If you watch Muller’s entire talk last Saturday, (which I don’t recommend without multiple head vises), it’s clear that Muller is a volcano of long-debunked denier talking points and misinformation.  I promised to re-debunk him later, and that is a project that will take a number of posts.  But here is what Kalee Kreider wrote me:

-With regards to the Kyoto Protocol, Dr. Muller mis-stated VP Gore’s position on the Kyoto Protocol in 1997. The Kyoto Protocol was based upon international precedent that was established by the Montreal Protocol (a treaty designed to reduce and ultimately eliminate the chemicals that cause ozone depletion). The Montreal Protocol was designed to allow the industrialized countries to take the first steps while phasing in (generally within a ten year time period) participation by developing countries. Former VP Gore supported the Kyoto Protocol based, as it was, on the Montreal Protocol because it had been so successful in cutting ozone-depleting chemicals and protecting human health and the environment.

-With regards to the movie:

At the time that An Inconvenient Truth was published, several independent sources sought to verify the scientific integrity of the film. I have included them below for your reference:

Associated Press story
http://www.usatoday.com/ tech/ science/ 2006-06-27-gore-science-truth_x.htm

Real Climate review
http://www.realclimate.org/ index.php/ archives/ 2007/ 10/ convenient-untruths/

To address some of the specific issues:

-Polar bears. Professor Muller mis-states what VP Gore has said about polar bears [discussed above]

There were a variety of sources for this section including the Arctic Climate Impact Assessment.

The survival of polar bears as a species is difficult to envisage under conditions of zero summer sea-ice cover,” concludes the 2004 Arctic Climate Impact Assessment, by leading scientists from the eight Arctic nations, including the United States.

» **To do**
a) Reproduce word for word the part of the passage about Muller and Gore starting with "-Polar bears. Professor" and going on through "Climate Impact Assessment.".
b) Translate this sentence from the passage about Muller and Gore into Spanish: "I promised to re-debunk him later, and that is a project that will take a number of posts."
c) Write what comes next in the passage about Muller's statements on Gore and the polar bear section of the film.

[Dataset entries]
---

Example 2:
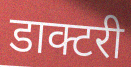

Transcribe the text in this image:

डाक्टरी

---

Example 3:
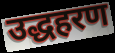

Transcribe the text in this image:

उद्धहरण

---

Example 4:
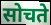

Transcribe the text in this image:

सोचते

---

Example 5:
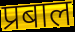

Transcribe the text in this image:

प्रबाल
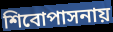
শিবোপাসনায়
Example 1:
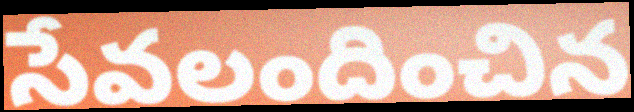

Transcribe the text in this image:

సేవలందించిన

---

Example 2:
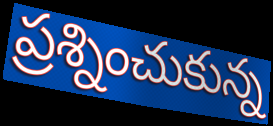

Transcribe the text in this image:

ప్రశ్నించుకున్న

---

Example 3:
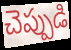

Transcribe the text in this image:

చెప్పుడి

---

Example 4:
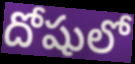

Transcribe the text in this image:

దోషులో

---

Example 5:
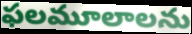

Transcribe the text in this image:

ఫలమూలాలను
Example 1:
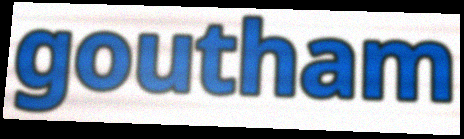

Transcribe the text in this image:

goutham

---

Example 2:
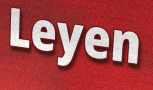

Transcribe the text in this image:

Leyen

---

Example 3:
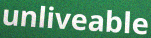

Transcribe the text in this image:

unliveable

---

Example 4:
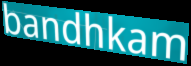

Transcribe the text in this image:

bandhkam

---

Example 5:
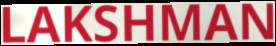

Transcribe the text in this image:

LAKSHMAN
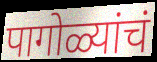
पागोळ्यांचं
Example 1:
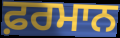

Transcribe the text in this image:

ਫ਼ਰਮਾਨ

» **Final answers**
a)
-Polar bears. Professor Muller mis-states what VP Gore has said about polar bears [discussed above]

There were a variety of sources for this section including the Arctic Climate Impact Assessment.

b) Prometí volver a refutarlo más adelante, y ese es un proyecto que llevará varias publicaciones.

c)
-Glacial retreat/Kilimanjaro. Former Vice President Gore cited the work of Professor Lonnie Thompson (National Medal of Science winner) and other on Kilimanjaro—in the movie and in other talks. Their work was published in the journal Science in 2002. The glacial retreat science is very well established by the NAS, IPCC, and other studies. As Dr. Thompson said recently, “The real message here is that these ice fields will disappear. Whether it is in 10 years or 30 years is not the issue. The fact they will disappear within a few decades, as will many glaciers throughout the tropics, is the real concern,” he said.

-Hurricane science—In An Inconvenient Truth VP Gore said:

“So the temperature increases are taking place all over the world including in the oceans. This is the natural range of variability for temperature in the oceans, you know people say, “oh it’s just natural, it goes up and down, so don’t worry about it.” This is the range that would be expected over the last 60 years. But scientists who specialize in global warming have computer models that long ago predicted this range of temperature increase. Now I’m gonna show you recently released, the actual ocean temperatures. And of course, when the oceans get warmer, that causes stronger storms.”

Former VP Gore did not address the link between climate change, hurricanes and frequency in the film.

-Professor Muller mis-states VP Gore with regards to SLR [sea level rise]. VP Gore has cited SLR estimates if the Greenland ice sheet were to collapse (without giving a time frame) or the Western Antarctic Ice Sheet. He makes clear in the movie what the animations are based upon.

“Tony Blair’s scientific advisor has said that because of what’s happening in Greenland right now, the maps of the world will have to be redrawn. If Greenland broke up and melted, or if half of Greenland and half of West Antarctica broke up and melted, this is what would happen to the sea level in Florida.”

He then went on to show other sea level rise animations in the film.

-An Inconvenient Truth did not include a discussion of wildfires. It did include a short discussion of beetle infestations in the West. It was difficult from the video to determine the charts he was using. In general, the IPCC and other major research institutions have cited a link between climate change and wildfires for many years. This research is going on in the US (Westerling et al.) and many other parts of the world CSIRO, etc.

See “Climate change expected to sharply increase Western wildfire burn area — as much as 175% by the 2050s.”  Even the National Academy of Science accepts that (click here).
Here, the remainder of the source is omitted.